He’s referring to the fact behind a break in at Turing’s home, but that remark turns out to be the biggest understatement not only of this movie, but perhaps of any movie this year.
Benedict Cumberbatch is Turing, a Cambridge mathematician who volunteers to help break the German’s most devastating weapon of war, the Enigma machine. “I like puzzles,” he says, “and the enigma is the most difficult puzzle in the world.” Called “the crooked hand of death itself,” it was a coding machine, thought to be unbreakable, that conveyed messages about every attack, every bombing run and every U-boat attack. The English tried for years to find the secret if the machine, but it wasn’t until Turing and his team—Matthew Goode, Rory Kinnear, Allen Leech and Keira Knightley—built a computer capable of decoding the Enigma’s missives that the war turned in favor of the good guys. It was a top-secret operation, classified for more than fifty years, but that wasn’t Turing’s only secret.
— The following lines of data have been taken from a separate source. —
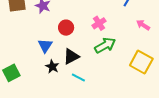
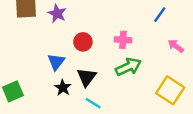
pink cross: (99, 23) -> (123, 40), turned 32
black triangle: (71, 56) -> (87, 77), turned -30

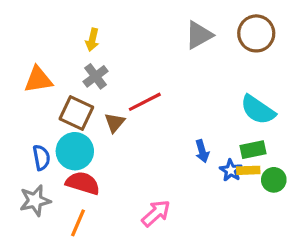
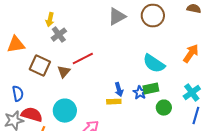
gray cross: (96, 76) -> (59, 35), moved
cyan circle: (75, 151) -> (65, 111), moved
blue star: (231, 170) -> (140, 93), moved
yellow rectangle: (248, 170) -> (114, 102), moved
red semicircle: (83, 183) -> (32, 115), moved

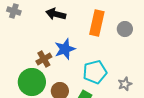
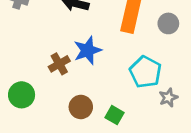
cyan pentagon: (95, 72) -> (145, 72), moved, turned -30
green circle: (32, 82) -> (22, 95), moved, size x0.7

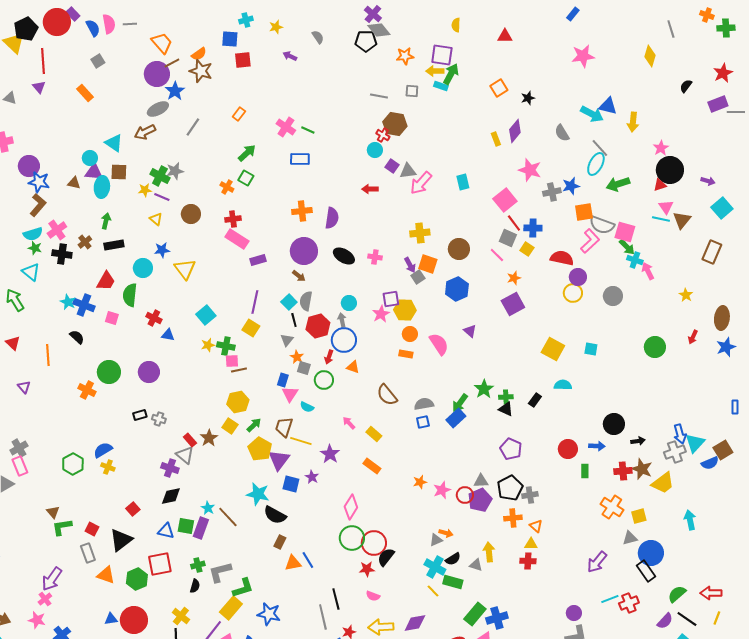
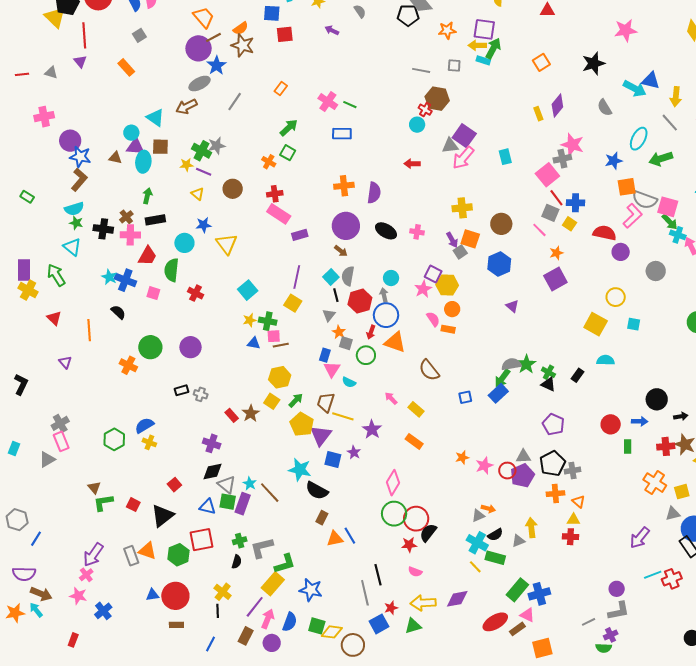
black star: (528, 98) -> (594, 63), moved, size x1.6
gray line: (600, 148) -> (670, 123), moved
purple square: (392, 166) -> (464, 136), moved, size x1.6
gray cross: (552, 192) -> (562, 159), moved
pink cross: (57, 230) -> (130, 235), moved, turned 36
yellow circle: (573, 293) -> (616, 297), moved
purple square: (391, 299) -> (433, 274), turned 36
blue triangle: (168, 335) -> (254, 343), moved
pink semicircle: (439, 344) -> (433, 319), moved, size x0.7
orange triangle: (353, 367) -> (395, 342), size x1.6
green cross: (506, 397) -> (548, 372), turned 32
gray semicircle: (424, 404) -> (511, 364), moved
gray triangle: (185, 455) -> (227, 485), moved
gray rectangle: (88, 553) -> (131, 556), moved
gray triangle: (476, 565) -> (518, 541), turned -40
Gay at a time when homosexuality was illegal, punishable by jail or chemical castration, he was forced to live a world of secrets, both personal and professional.
“The Imitation Game” is a story of defeat in triumph. Turing’s work marked a turning point in the war but the veil of secrecy denied him the acclaim that should accompanied his good work.
Cumberbatch seems to be making a career of playing misunderstood geniuses–WikiLeaks founder Julian Assange, Sherlock Holmes–and really embodies the quirks and quandaries of this man who seems ill equipped to deal with life outside of a math textbook. In a moment of anger Teresa (Knightley) calls him a “fragile narcissist” but the truth, as Cumberbatch plays it is more complex. He’s not fragile in the least. Throughout his life he makes difficult decisions, at boarding school, in relationships and later when he discovers the secret to Enigma but has to make the decision to allow a British convoy die rather than use information that would tip the Germans off that their machine had been compromised. Fragile he was not. A narcissist, perhaps, but at least he seems aware of it. “Mother says I can be off putting sometimes,” he says, “because I am the best mathematician in the world.”
Either way, as another character says, “I’ll give you a quid if you can find a more insufferable sod.”
That may be so, but in Cumberbatch’s hands he’s a fascinating character.
Supporting cast and period production values are top notch, but it’s Cumberbatch who excels, peeling back the layers of Turing’s enigmatic life.